Human-Bio-Monitoring: Blut wird untersucht
In der Bürgerversammlung hatten die Vertreter des Ennepe-Ruhr-Kreises und des Landesamts für Natur-, Umwelt- und Verbraucherschutz (LANUV) angekündigt, dass man im Rahmen eines Human-Bio-Monitorings (HBM) Blutuntersuchungen durchführen werde. Insbesondere Kinder und Frauen im gebärfähigen Alter sollen dabei im Fokus stehen. Ergebnisse seien erst im vierten Quartal 2020 zu erwarten.
biw-Anwalt Michael Hoppenberg teilte mit, dass bereits das Blut von 44 Mitarbeitern sowie fünf Anwohnern durch die RWTH Aachen untersucht worden seien. Es seien keine Grenzwert überschritten worden, bei den betreffenden Anwohnern habe man nicht einmal das durch biw freigesetzte PCB 47 nachgewiesen.

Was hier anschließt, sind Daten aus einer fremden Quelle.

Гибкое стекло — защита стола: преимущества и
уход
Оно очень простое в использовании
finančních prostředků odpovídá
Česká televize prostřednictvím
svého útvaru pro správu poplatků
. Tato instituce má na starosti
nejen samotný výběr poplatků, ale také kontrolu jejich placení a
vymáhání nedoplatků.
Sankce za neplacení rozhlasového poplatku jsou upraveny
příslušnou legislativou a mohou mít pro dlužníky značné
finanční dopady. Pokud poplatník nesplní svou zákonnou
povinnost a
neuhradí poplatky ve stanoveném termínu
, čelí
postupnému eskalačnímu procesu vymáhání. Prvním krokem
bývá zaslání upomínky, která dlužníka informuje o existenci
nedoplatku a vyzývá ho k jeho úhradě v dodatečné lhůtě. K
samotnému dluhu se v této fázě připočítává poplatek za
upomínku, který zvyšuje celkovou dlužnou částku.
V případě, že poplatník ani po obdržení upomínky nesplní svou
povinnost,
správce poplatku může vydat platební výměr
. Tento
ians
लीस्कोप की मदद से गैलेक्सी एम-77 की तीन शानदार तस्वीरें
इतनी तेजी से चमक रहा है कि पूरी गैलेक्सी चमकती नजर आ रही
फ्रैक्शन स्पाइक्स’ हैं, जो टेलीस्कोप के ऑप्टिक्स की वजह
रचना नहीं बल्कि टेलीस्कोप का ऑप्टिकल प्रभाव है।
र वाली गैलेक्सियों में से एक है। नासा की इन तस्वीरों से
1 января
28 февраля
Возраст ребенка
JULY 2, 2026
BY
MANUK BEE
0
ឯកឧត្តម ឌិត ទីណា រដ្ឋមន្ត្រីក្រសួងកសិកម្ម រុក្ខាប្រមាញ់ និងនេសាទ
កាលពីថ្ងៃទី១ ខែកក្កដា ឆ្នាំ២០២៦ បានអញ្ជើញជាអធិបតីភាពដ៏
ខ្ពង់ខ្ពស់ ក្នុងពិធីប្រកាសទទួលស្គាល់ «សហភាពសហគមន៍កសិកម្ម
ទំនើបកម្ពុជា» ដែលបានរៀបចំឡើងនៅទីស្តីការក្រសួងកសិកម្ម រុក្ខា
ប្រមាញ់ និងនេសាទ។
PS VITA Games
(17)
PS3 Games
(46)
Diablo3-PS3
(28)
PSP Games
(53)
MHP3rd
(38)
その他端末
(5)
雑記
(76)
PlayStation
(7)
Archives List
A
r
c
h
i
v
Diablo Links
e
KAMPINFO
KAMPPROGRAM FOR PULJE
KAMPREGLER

Den Vertretern der Bürgerinitiative „PCB-Skandal Ennepetal“ reichten die vorgestellten Maßnahmen nicht. „Ich bin entsetzt, dass wir fast ein weiteres Jahr lang PCB ausgesetzt werden“, sagte Juliane Meyer, die im betroffenen Gebiet lebt. Die große Sorge um die Gesundheit ihrer Familie werde von biw weiter in Kauf genommen. Zur Sorge der Mitarbeiter um ihre Arbeitsplätze sagte sie: „Mit Arbeitsplätzen spielt nur derjenige, der die Umstellung nicht rechtzeitig geschafft hat.“
Wolfgang Flender, Abteilungsleiter Umwelt bei der Kreisverwaltung, betonte, dass die Entwicklungen rund um das Thema PCB deutlich machen würden, dass der Ennepe-Ruhr-Kreis hier eine Pilotfunktion habe.
Es gibt erste Bestrebungen, gesetzliche Regelungen für die PCB-Emissionen, die bei der Silikonproduktion entstehen, zu treffen.